I’ve never heard a film quite like Drive before. It’s a strange thing to say when talking about a movie, a medium largely recognized for its visual qualities, but it needs to be said. Every little rev of an engine and bullet fired is perfectly measured in both design and volume, building relentless tension with silence and then going nuclear with blasts of sound, making ears bleed and wedging audience members into that tight space between the cushion and the back of seat. The most incredible thing, though? Between the gripping performances, the stunning lighting, the perfect soundtrack and the taut script, the sound is only the tip of the iceberg when it comes to the brilliance that is director Nicolas Winding Refn’s newest film.

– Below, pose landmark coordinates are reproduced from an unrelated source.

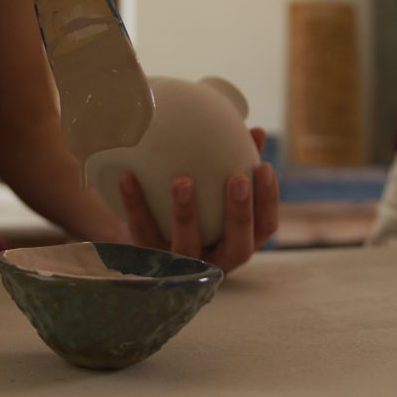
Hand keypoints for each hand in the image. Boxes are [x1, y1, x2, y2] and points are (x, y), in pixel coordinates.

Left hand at [118, 128, 279, 272]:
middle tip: (238, 179)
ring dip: (186, 214)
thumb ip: (237, 164)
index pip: (265, 228)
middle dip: (240, 214)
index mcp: (237, 243)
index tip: (263, 166)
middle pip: (237, 247)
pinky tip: (127, 178)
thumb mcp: (214, 193)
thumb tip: (256, 131)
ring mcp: (182, 266)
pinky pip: (142, 232)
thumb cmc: (192, 212)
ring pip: (187, 246)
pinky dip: (135, 205)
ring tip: (182, 181)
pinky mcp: (148, 261)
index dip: (268, 200)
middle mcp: (215, 261)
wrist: (142, 247)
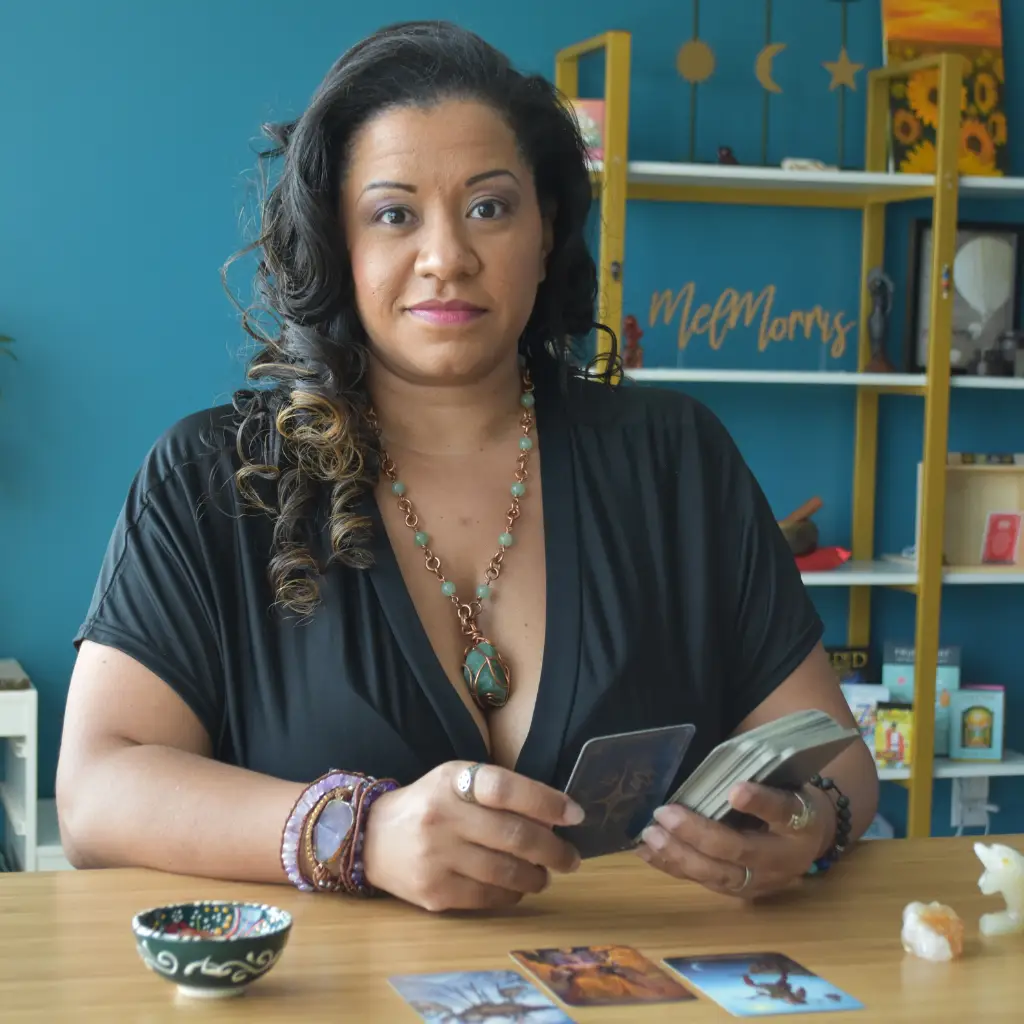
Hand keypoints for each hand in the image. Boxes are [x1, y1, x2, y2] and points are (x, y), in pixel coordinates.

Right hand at [362, 761, 583, 912]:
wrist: (371, 839)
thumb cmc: (428, 805)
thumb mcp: (455, 781)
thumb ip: (498, 792)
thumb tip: (554, 818)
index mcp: (452, 781)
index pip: (506, 787)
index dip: (546, 802)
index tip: (575, 815)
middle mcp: (443, 816)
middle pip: (512, 835)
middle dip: (553, 849)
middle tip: (572, 857)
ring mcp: (436, 857)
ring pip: (504, 871)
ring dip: (536, 876)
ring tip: (547, 875)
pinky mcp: (433, 892)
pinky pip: (486, 897)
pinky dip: (511, 894)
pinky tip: (518, 888)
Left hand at [636, 782, 834, 899]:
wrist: (808, 842)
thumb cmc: (790, 802)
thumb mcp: (788, 785)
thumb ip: (761, 780)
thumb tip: (724, 775)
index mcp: (799, 824)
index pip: (781, 810)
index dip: (759, 801)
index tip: (735, 790)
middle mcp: (780, 859)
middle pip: (738, 850)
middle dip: (698, 834)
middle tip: (665, 814)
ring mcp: (759, 881)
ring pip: (717, 874)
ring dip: (679, 855)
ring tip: (650, 835)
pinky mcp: (739, 892)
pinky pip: (703, 881)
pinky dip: (672, 866)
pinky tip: (646, 852)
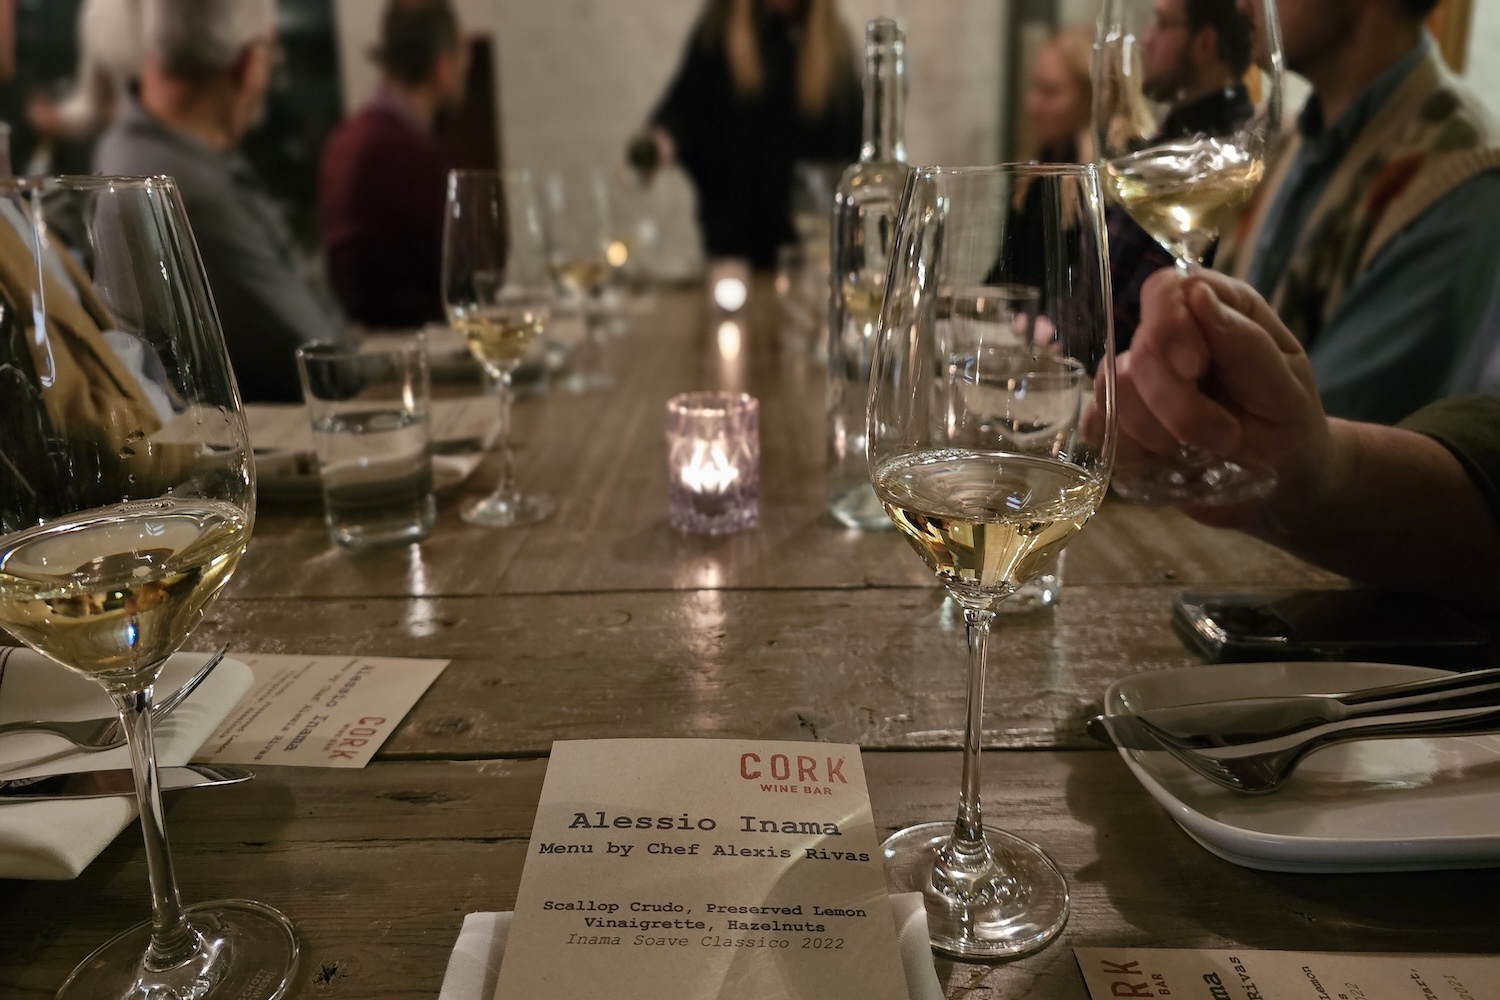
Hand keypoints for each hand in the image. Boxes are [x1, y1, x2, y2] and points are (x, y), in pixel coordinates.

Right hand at [1111, 269, 1337, 530]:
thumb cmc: (1290, 426)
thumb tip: (1199, 295)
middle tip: (1223, 438)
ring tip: (1203, 452)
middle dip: (1175, 401)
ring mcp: (1142, 380)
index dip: (1169, 325)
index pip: (1166, 290)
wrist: (1283, 483)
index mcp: (1218, 310)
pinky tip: (1163, 459)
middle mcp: (1173, 339)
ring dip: (1156, 430)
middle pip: (1139, 349)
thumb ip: (1246, 344)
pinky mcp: (1122, 421)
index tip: (1195, 368)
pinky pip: (1097, 425)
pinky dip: (1128, 447)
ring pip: (1113, 389)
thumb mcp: (1286, 388)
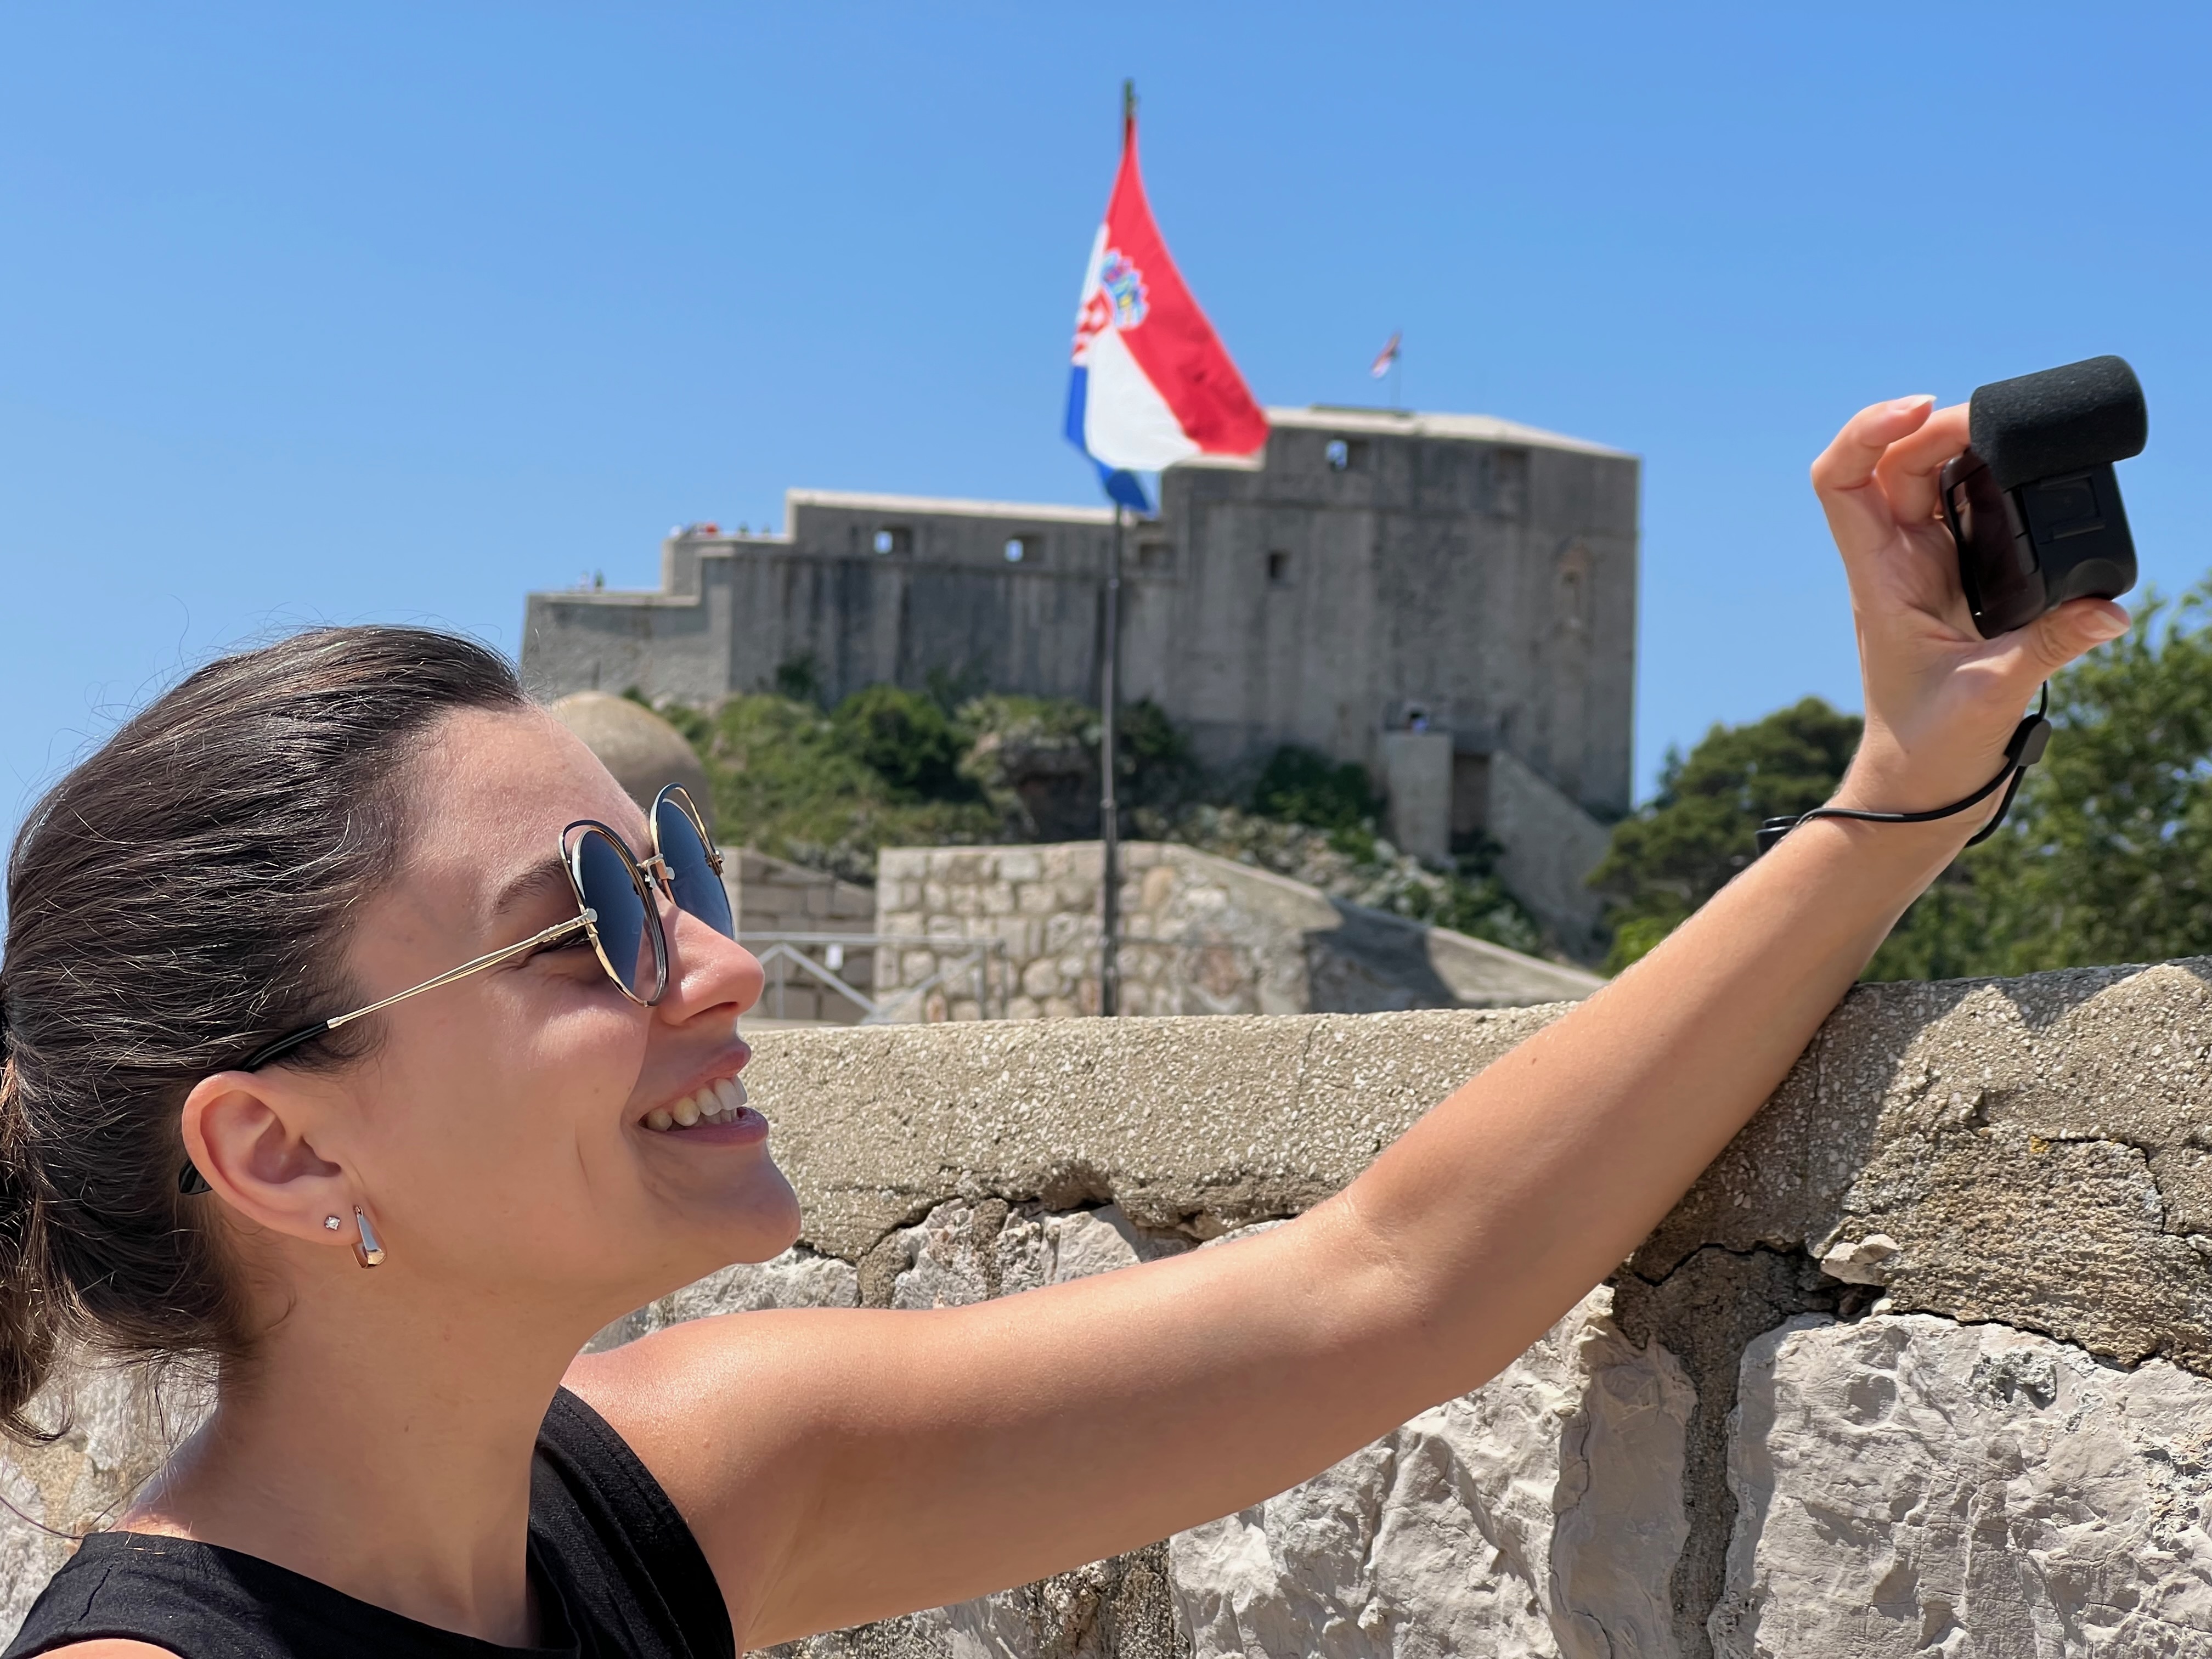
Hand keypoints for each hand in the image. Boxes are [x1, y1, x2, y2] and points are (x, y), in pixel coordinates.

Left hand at [1811, 396, 2130, 820]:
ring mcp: (1919, 567)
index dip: (1866, 432)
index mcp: (1879, 579)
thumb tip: (2111, 607)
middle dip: (1935, 428)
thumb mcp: (1995, 690)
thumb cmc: (1934, 744)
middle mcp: (1892, 562)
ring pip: (1921, 479)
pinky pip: (1954, 508)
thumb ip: (2052, 643)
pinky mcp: (1950, 579)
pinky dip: (1979, 478)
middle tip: (1996, 421)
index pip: (1839, 483)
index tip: (1919, 410)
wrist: (1918, 784)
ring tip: (2009, 432)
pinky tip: (2014, 468)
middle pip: (1892, 465)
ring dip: (1956, 446)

When we first meet Driver (Ryan Gosling), a character never given a real name, he is in his apartment on the phone arranging a deal with the man on the other line to act as a wheelman for a robbery. But that’s only his night job. By day he works in an auto garage and as a stuntman, both jobs done with his friend Shannon (Bryan Cranston) at his side. Driver then meets and gets to know his next door neighbor, Irene (Carey Mulligan), and her young son (Kaden Leos), and everything seems to be going perfectly. Then Irene’s boyfriend, Standard (Oscar Isaac), is released from prison and while Driver is hesitant at first, he eventually agrees to help Standard hold up a pawn shop to settle debts from when he was incarcerated. When the job goes wrong, however, Driver finds himself not only needing to protect himself, but everyone he cares about.
The true brilliance behind Drive rests in the Winding Refn’s direction, which is as immaculate as filmmaking gets. There isn’t a single shadow or light source placed without extreme care and there isn’t a single angle or frame that doesn’t scream of heavy consideration (what he does with reflective surfaces is practically poetic). What’s most impressive about the director’s style, however, is that he isn’t afraid of the films harsher content. Just as he did in previous efforts such as Bronson and Valhalla Rising, Winding Refn shows the extreme consequences of his characters’ actions and the results are will straighten the spine of every movie-goer. Most importantly, the visceral style never feels gratuitous or like it’s glorifying the actions of the characters. The entire film is grounded in reality which only makes every punch hit harder. Once this film hits theaters Nicolas Winding Refn is guaranteed to become an instant star.
Deserving its own place in the sun is the film’s soundtrack. Matching the pink, 80s-esque title font, the track listing largely consists of energetic synth-pop from bands like College, Kavinsky and Desire. While one would think that the tones would clash horribly, the contrast always works in the film’s favor and the songs are strategically placed as not to interfere with the more intense moments and break the tension. For these moments attention must be turned towards composer Cliff Martinez, who bridges the gaps between songs and keeps the music consistent by using a synthesizer of his own, but also provides a great deal of subtlety and lets the action in each scene speak for itself.
It’s impossible not to talk about Drive and not mention the brilliant performances from each member of the cast. At the center of it all is Gosling, who balances a role that is both understated and intense. A soft spoken character who rarely delivers more than one line of dialogue at a time, much of Gosling’s performance comes from his eyes and simple expressions with which he sells the entire character. But while Driver may have the most screen time, Gosling is hardly the picture’s only star. Albert Brooks, who plays a hardened Jewish mobster named Bernie Rose, is one of the movie’s greatest surprises, as the character is completely against the actor’s type, but he truly embodies the character. Only making the performance more powerful is that the script by Hossein Amini allows Rose to actually be funny at times, letting the audience express their natural reaction to seeing Brooks on screen, but when Rose gets down to business Brooks becomes a performer that we’ve never quite seen before. Not a single role in the film is miscast and everyone puts on their A-game.
While the film isn’t set to come out until September, I will close out this review by saying this: see Drive in big screens as many times as you can and only in the best theaters you can find. While every element of the movie stands up, it’s a film that demands to be on a big screen with the greatest speakers imaginable. As for me, I plan on asking for vacation days the week after the film is released and buying a whole new stereo system when it comes out on home video. It’s worth every penny.